To be honest, I and my wife have this phobia about invasive treatment/surgery such as gallbladder removal. What is your opinion about Lithotripsy? The reason we are asking is because there is a few gallstone medical centers in Singapore (which is nearby to our hometown) which has the expertise and equipment to perform the lithotripsy.
We are thinking about doing the lithotripsy and then after my wife recuperates, putting her on an intensive fitness program including selective diet to avoid the recurrence of the stones.
Answered by Dr.

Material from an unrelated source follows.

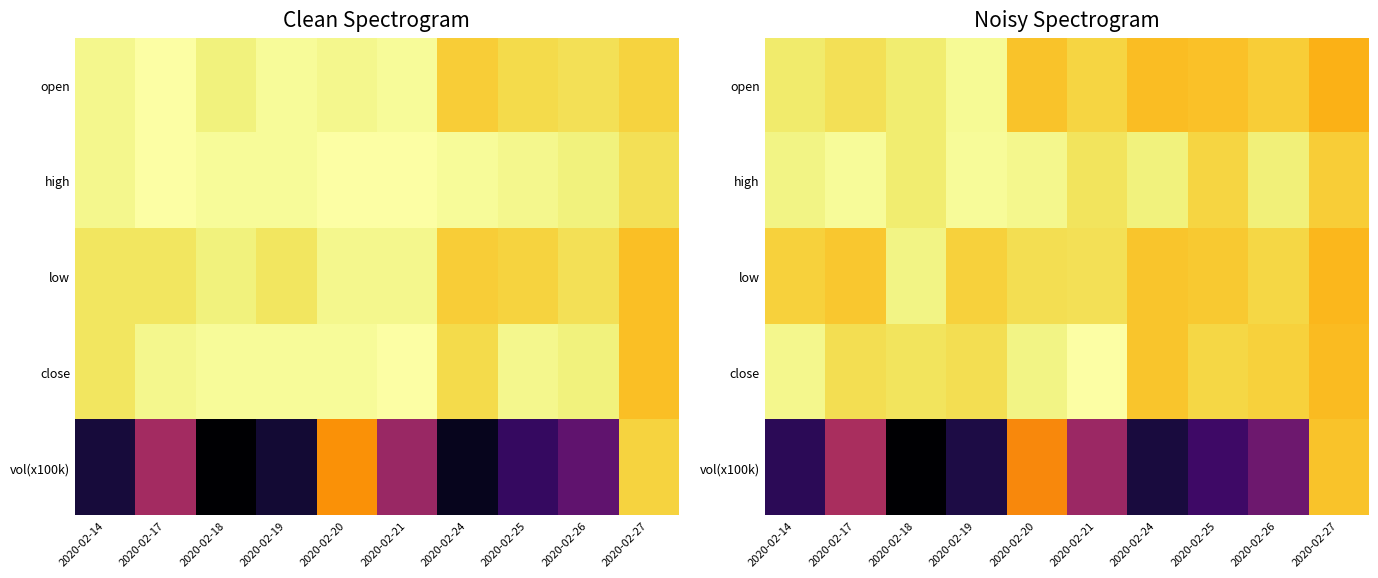

Between 2020-02-19 and 2020-02-21, which is larger?

2020-02-19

Poorna Chandra K.S 14 hours later
Hi and thanks for the follow up.

As I had written earlier –

1)     As of today removal of gallbladder is the standard of care for gallstone related problems

2)     Lithotripsy is used in renal stones and in pancreatic stones. It is not a standard treatment with acceptable side effects and long term results

3)     Leaving behind a diseased gallbladder makes your wife prone to a risk (even-though it is less than 5-7%) of gallbladder cancer and recurrence of stones.

4)     Laproscopic gallbladder surgery is one of the commonly performed surgeries and has less than 1% risk of complications.

If she is not symptomatic you could electively choose the timing of the surgery, but if you resort to lithotripsy alone you should understand the risks involved.